Coffee Break vai passar por Bonassini, provas e defesa antes de julgamento

Grupo de 24 investigados na Operação Coffee Break foi denunciado nesta terça-feira (31), pela PGJ (Procuradoria-geral de Justiça), por envolvimento no suposto esquema para cassar o prefeito de Campo Grande, Alcides Bernal (PP), em 2014.

Documento com 361 páginas é resultado de suposto esquema de propinas.
Documento com 361 páginas é resultado de suposto esquema de propinas.

De acordo com o procurador-geral do Ministério Público Estadual, Paulo Passos, a denúncia ainda tem que ser aceita pelo TJMS, que pode, ou não, acatar o processo. “A denúncia apresentada será analisada pelo desembargador Luiz Cláudio Bonassini. Os indiciados serão comunicados e o Ministério Público poderá fazer a defesa sobre a peça jurídica. O Tribunal se reúne para analisar se recebe essa acusação”, disse . “O Tribunal de Justiça recebe e começa a fase de instrução criminal. Com oitiva de testemunhas e apresentação de provas. É apresentada manifestação do MPE e defesa dos acusados. Só depois que irá ocorrer o julgamento pela sessão criminal”, explicou Paulo Passos.

Alguns deles responderão por dois tipos de crimes, associação criminosa e corrupção. No grupo “associação criminosa” estão aqueles que teriam organizado e planejando as ações para que o esquema para a cassação do prefeito desse certo. Já os que foram denunciados por “corrupção ativa” seriam os responsáveis pelo trabalho a campo, de conversar com os vereadores para convencê-los a votar pelo afastamento de Alcides Bernal.
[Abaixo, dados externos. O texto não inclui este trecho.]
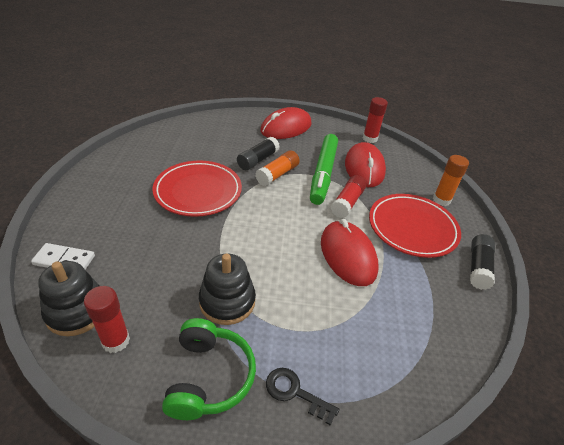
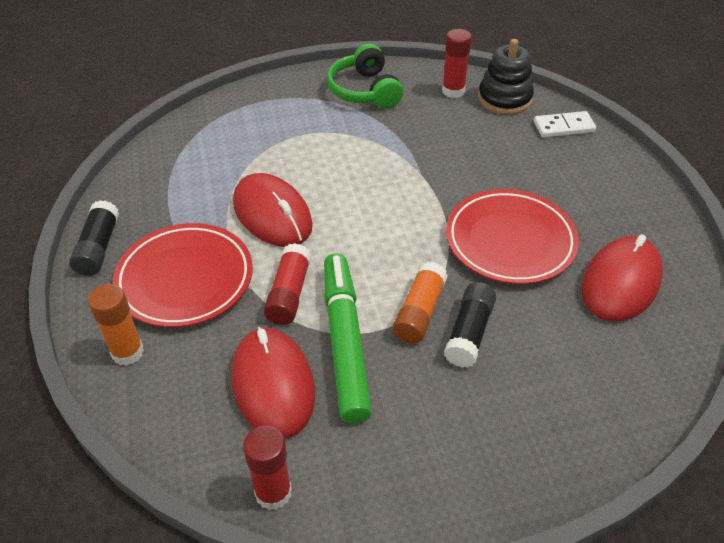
camera: 165 degrees right, 5 degrees up
black stacking toy [199,254,256,325] -> none
red mouse [260,107,312,139] -> red mouse moved to [581,234,663,322]
black key [266,368,339,426] -> none

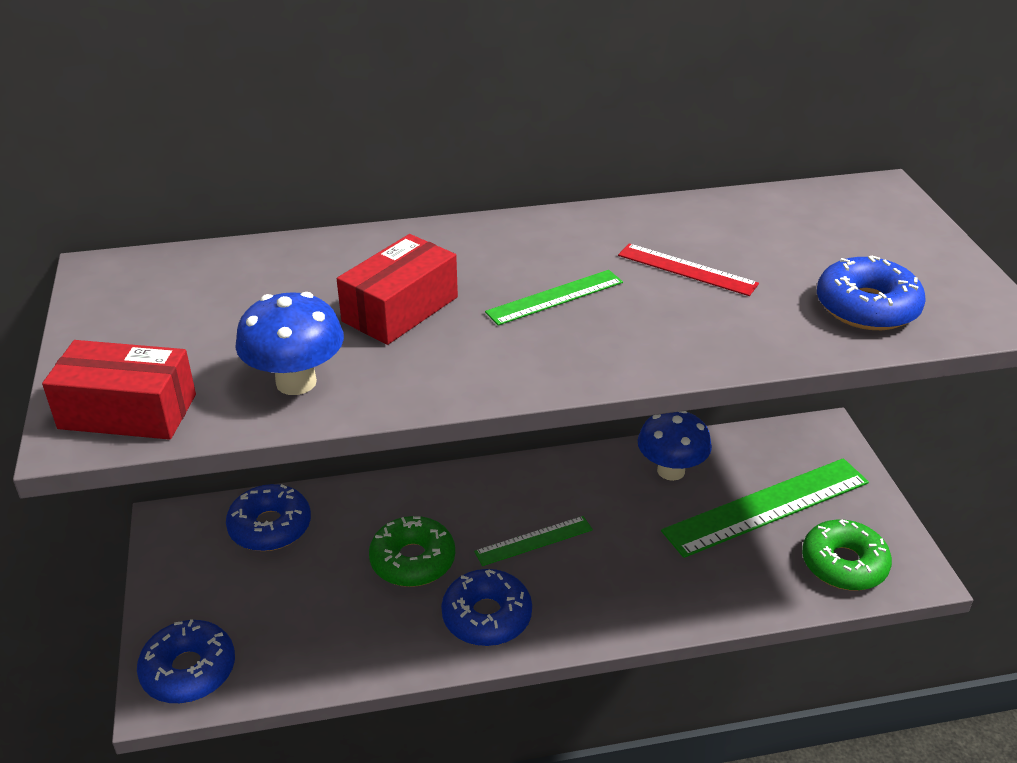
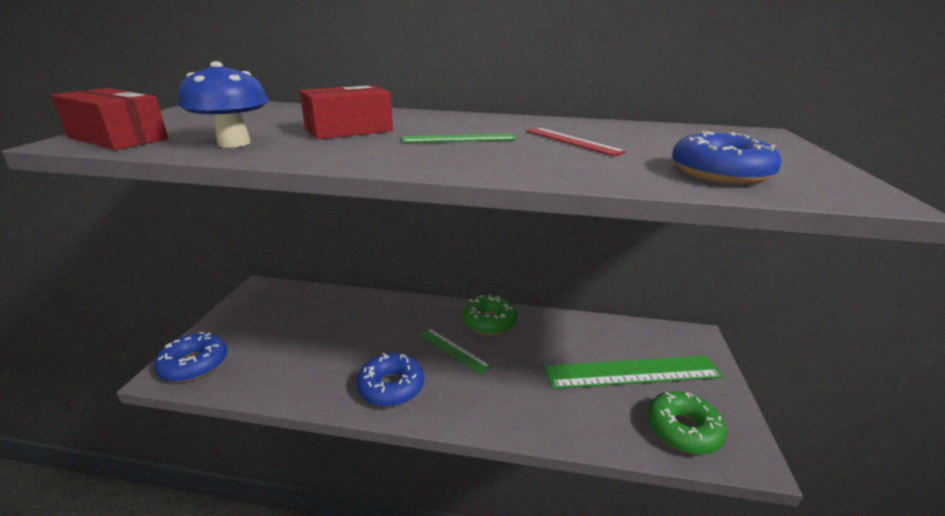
camera: 20 degrees right, 10 degrees down
blue donut [226,484,311,551] -> none
green donut [369,516,455,587] -> green donut moved to [462,295,517,335]
green ruler [474,516,593,566] -> green ruler turned 45 degrees clockwise [419,328,491,374]
blue mushroom [638,411,712,481] -> none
Para isso, teriam oferecido aos políticos vantagens financeiras e cargos na administração do vice-prefeito Gilmar Olarte, caso ele assumisse a Prefeitura.

Já os vereadores foram denunciados por “corrupção passiva”, por terem aceito as vantagens para votar pela cassação de Bernal. Na sessão do dia 12 de março de 2014, dos 29 vereadores apenas 6 votaram contra o afastamento do prefeito – os outros 23 foram favoráveis. Alcides Bernal acabou sendo cassado e retornou ao cargo no dia 25 de agosto do ano passado, no mesmo dia em que foi deflagrada a Operação Coffee Break. A denúncia tem 361 páginas.

Segundo Paulo Passos, as investigações deixaram claras que houve um “conluio e conjungação de esforços” Na Lista de indicciados estão o ex-governador André Puccinelli (PMDB), o prefeito afastado Gilmar Antunes Olarte (PROS) e o ex-prefeito de Campo Grande, Nelsinho Trad (PTB). Também constam na denúncia o procurador da Câmara Municipal André Scaff, os empresários João Baird, João Amorim, Fabio Machinski e Carlos Naegele.

Foram indiciados ainda o ex-presidente da Câmara Municipal, vereador Mario Cesar (PMDB), Flavio Cesar (PSDB), Eduardo Romero (Rede), Gilmar da Cruz (PRTB), Otávio Trad (PTB), Paulo Siufi (PMDB), Airton Saraiva (DEM), Jamal Salem (PR), Waldecy Chocolate (PTB), João Rocha (PSDB), Edson Shimabukuro (PTB), Edil Albuquerque (PTB), Carlão Borges (PSB), e o ex-vereador Alceu Bueno.

Também constam na lista os empresários Luiz Pedro Guimarães e Raimundo Nonato, responsáveis por apresentar a denúncia que culminou na cassação de Alcides Bernal. Os nomes foram divulgados durante coletiva de imprensa nesta terça-feira (31),com a participação do Procurador-Geral de Justiça, Paulo Passos, da coordenadora do Gaeco, Cristiane Mourão, e de seu antecessor, o promotor de Justiça Marcos Alex Vera.